By default, transcription uses WhisperX with the Whisper model `large-v2`. This is a good general default when you want higher transcription quality and aligned subtitle timings, but it is heavier and slower than smaller Whisper models.

Translation uses `facebook/nllb-200-1.3B`. The CLI accepts simple target codes such as `en`, `es`, `fr`, `de`, `pt`, `ja`, `ko`, `zh`, and also raw NLLB codes such as `spa_Latn`.

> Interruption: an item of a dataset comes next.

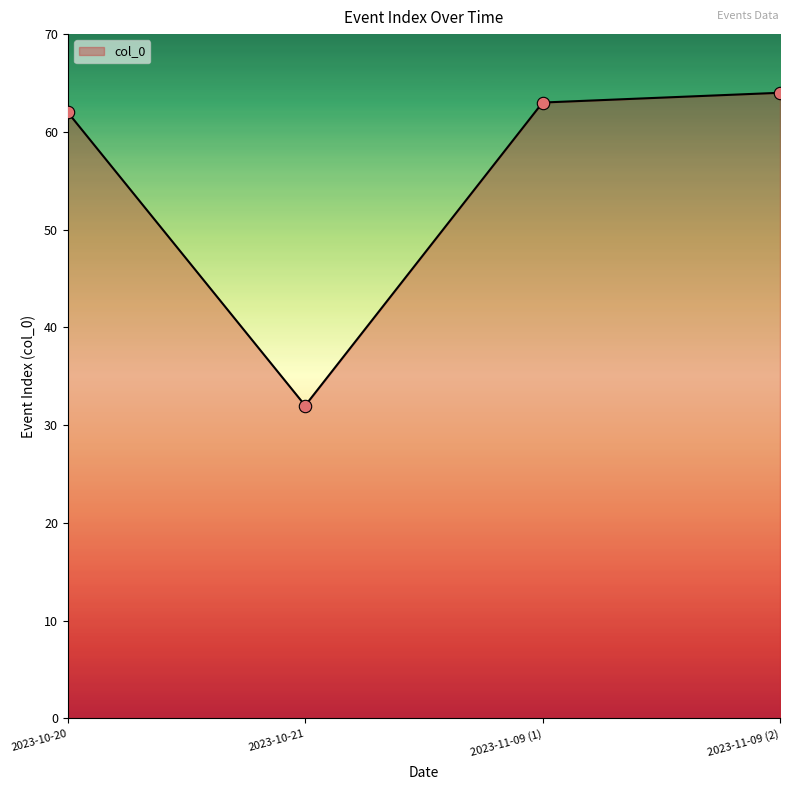

Between 2023-10-21 and 2023-10-20, which is larger?

2023-10-20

Other model options can also be used:

- For transcription, you can pass another Whisper model with `--model`, such as `small`, `medium`, or `large-v3`, depending on your speed and accuracy needs.
- For translation, the code currently defaults to the NLLB model above, but the translation layer is built around Hugging Face seq2seq models and could be adapted to use a different multilingual translation model if needed.

Examples:

```bash
subtatix transcribe input.mp4 --model small
subtatix transcribe input.mp4 --model large-v3 --to spa_Latn
subtatix --list-target-languages
```

## Limitations

- Translations are processed one subtitle cue at a time to preserve the original timing exactly. The tradeoff is that each cue is translated without the surrounding subtitle lines, so some lines may sound less natural when they depend on nearby context.
- Adding nearby cues as extra context is not reliable with regular translation models, because they cannot tell which text is only context and which text must actually be translated.
- Translating larger blocks and splitting them back into subtitle cues is also not a good fit. Translation can reorder or merge sentence parts across cue boundaries, making it impossible to split the result back without damaging the timing.
- A typical llm model could handle context more explicitly, but that would make translation much slower, heavier, and less predictable, especially with smaller local models.